Reproduce all the records below with "scientific name" swapped for "binomial name" wherever it occurs, leaving every other line unchanged and omitting the pictures.

━━━━━━━━

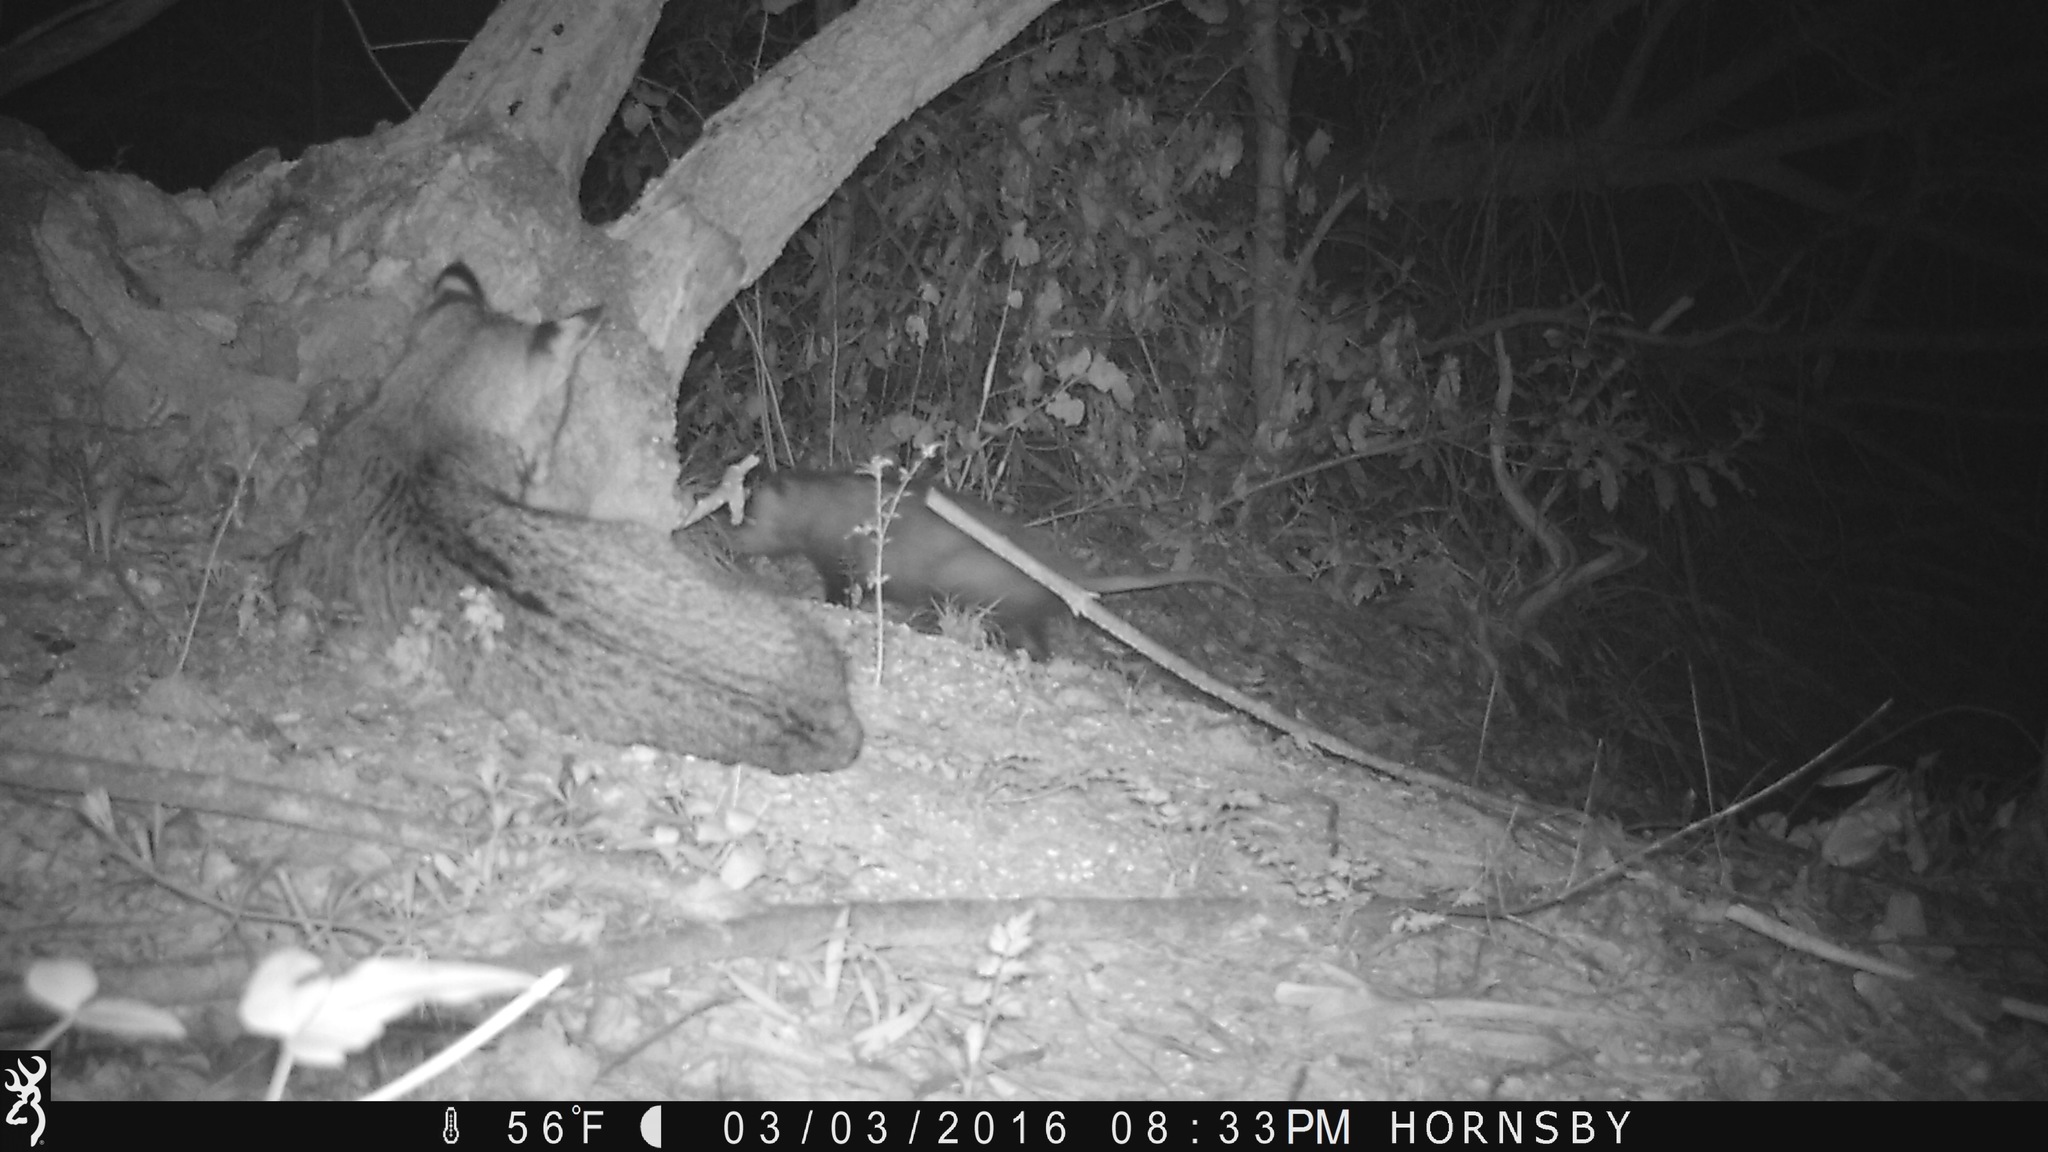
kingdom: Animalia
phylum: Chordata
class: Mammalia
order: Carnivora
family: Felidae
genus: Lynx
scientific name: Lynx rufus
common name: Bobcat
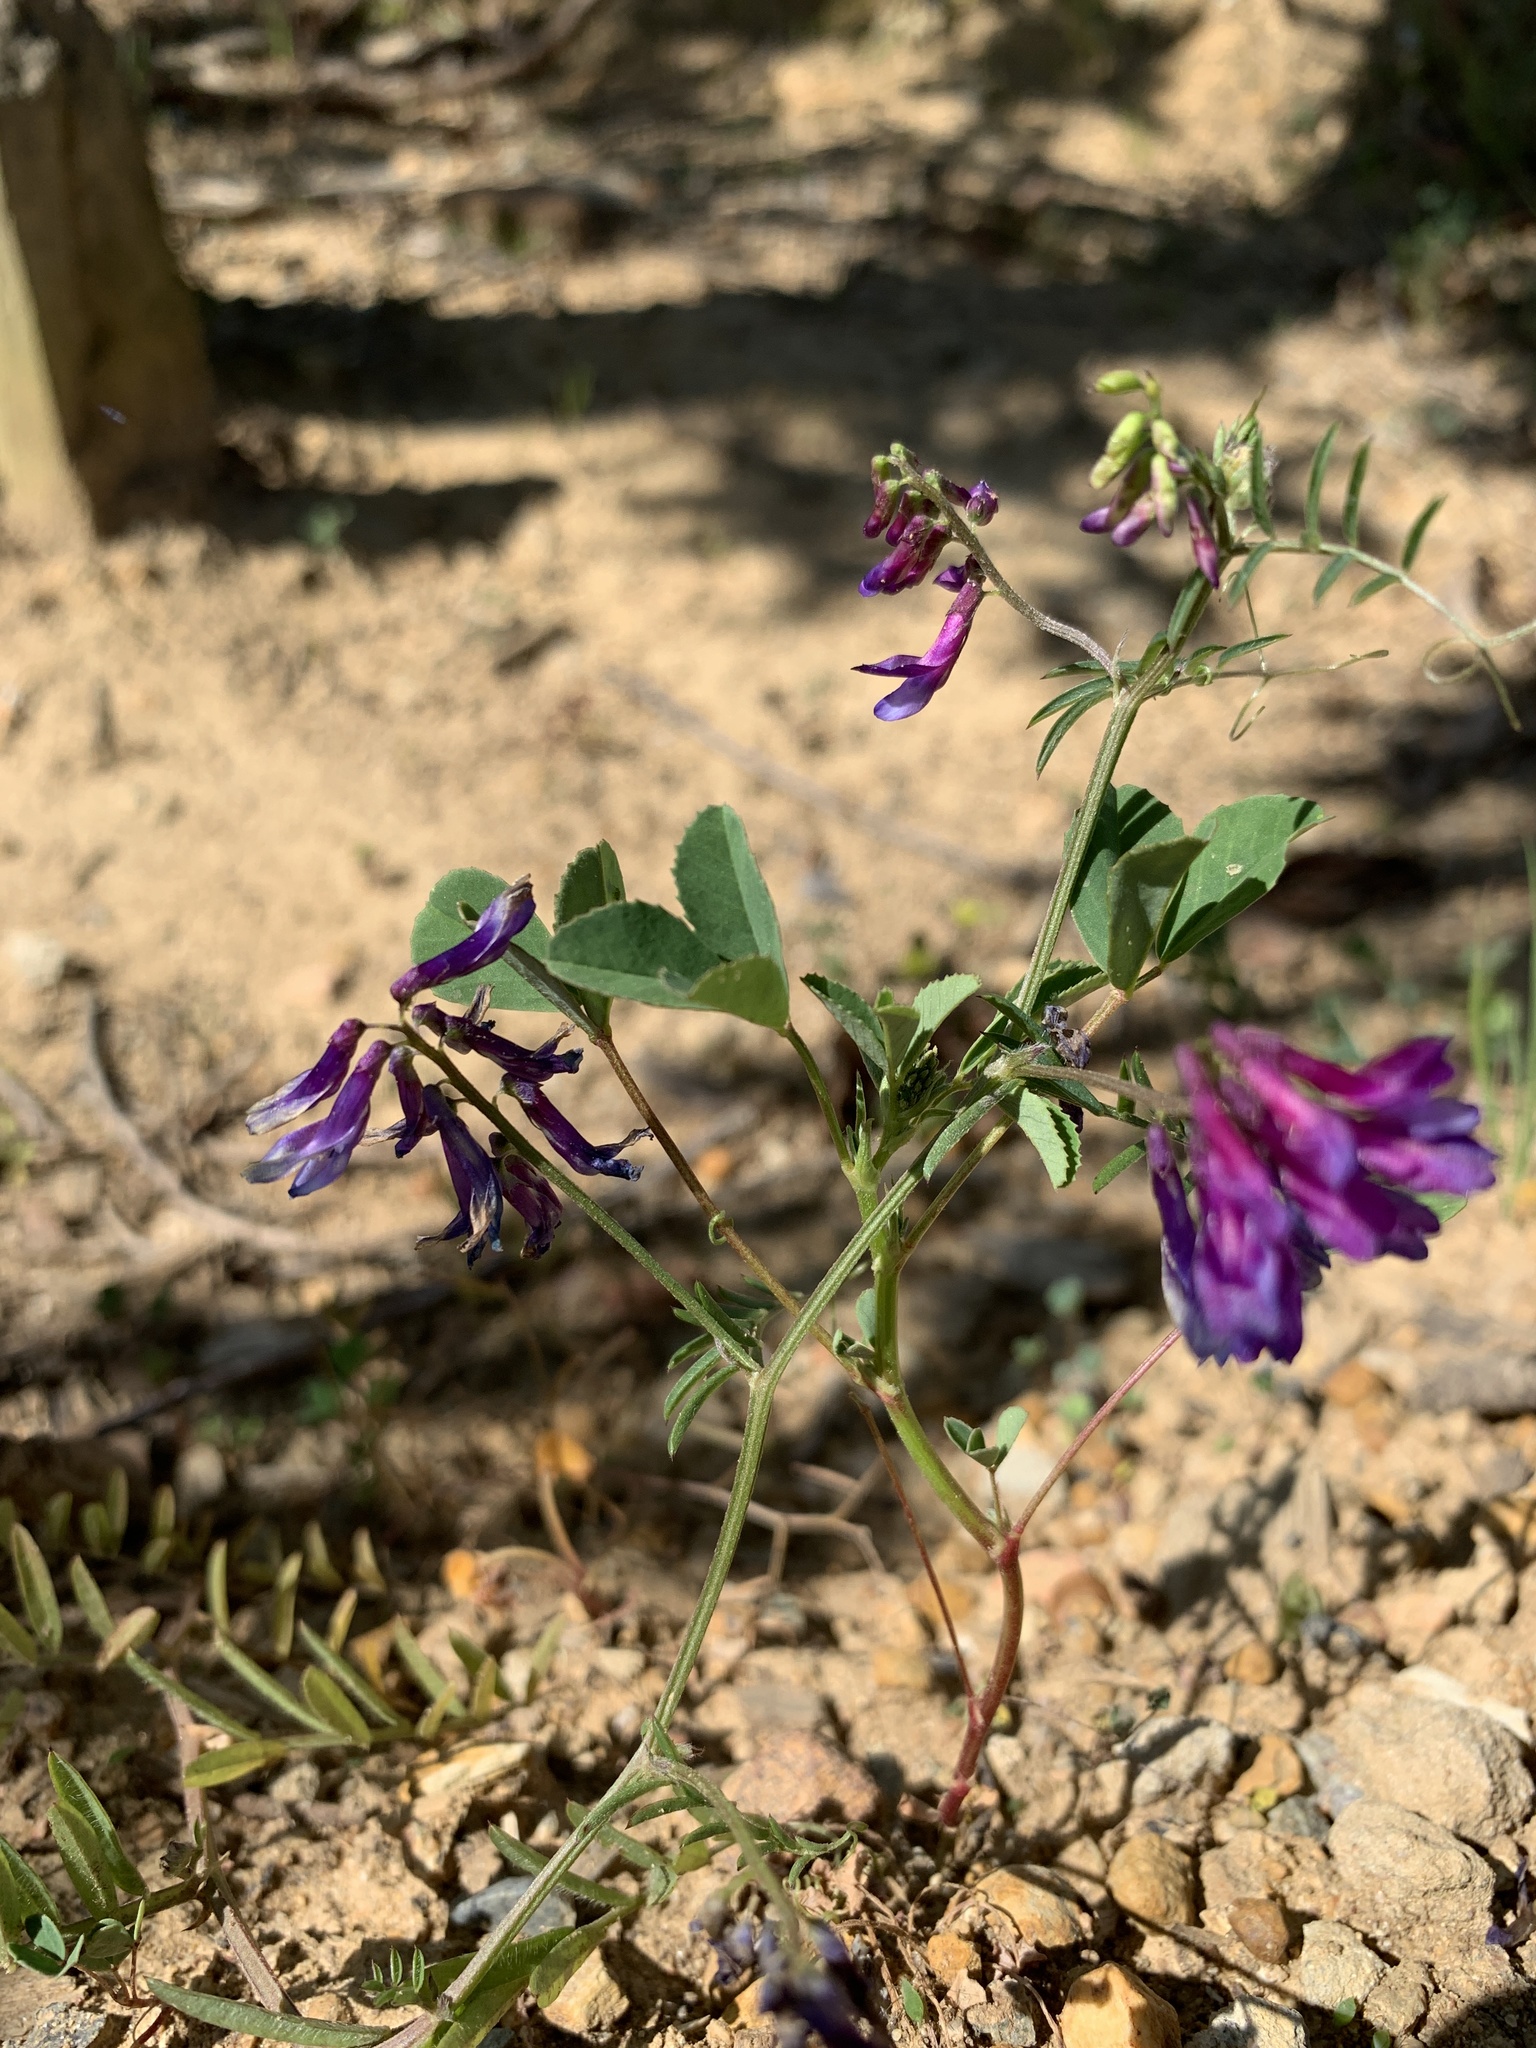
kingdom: Plantae
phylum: Tracheophyta
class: Magnoliopsida
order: Fabales
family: Fabaceae
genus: Vicia
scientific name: Vicia eriocarpa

━━━━━━━━

§ **OUTPUT FOR THIS EXERCISE**
kingdom: Animalia
phylum: Chordata
class: Mammalia
order: Carnivora
family: Felidae
genus: Lynx
binomial name: Lynx rufus
common name: Bobcat
kingdom: Plantae
phylum: Tracheophyta
class: Magnoliopsida
order: Fabales
family: Fabaceae
genus: Vicia
binomial name: Vicia eriocarpa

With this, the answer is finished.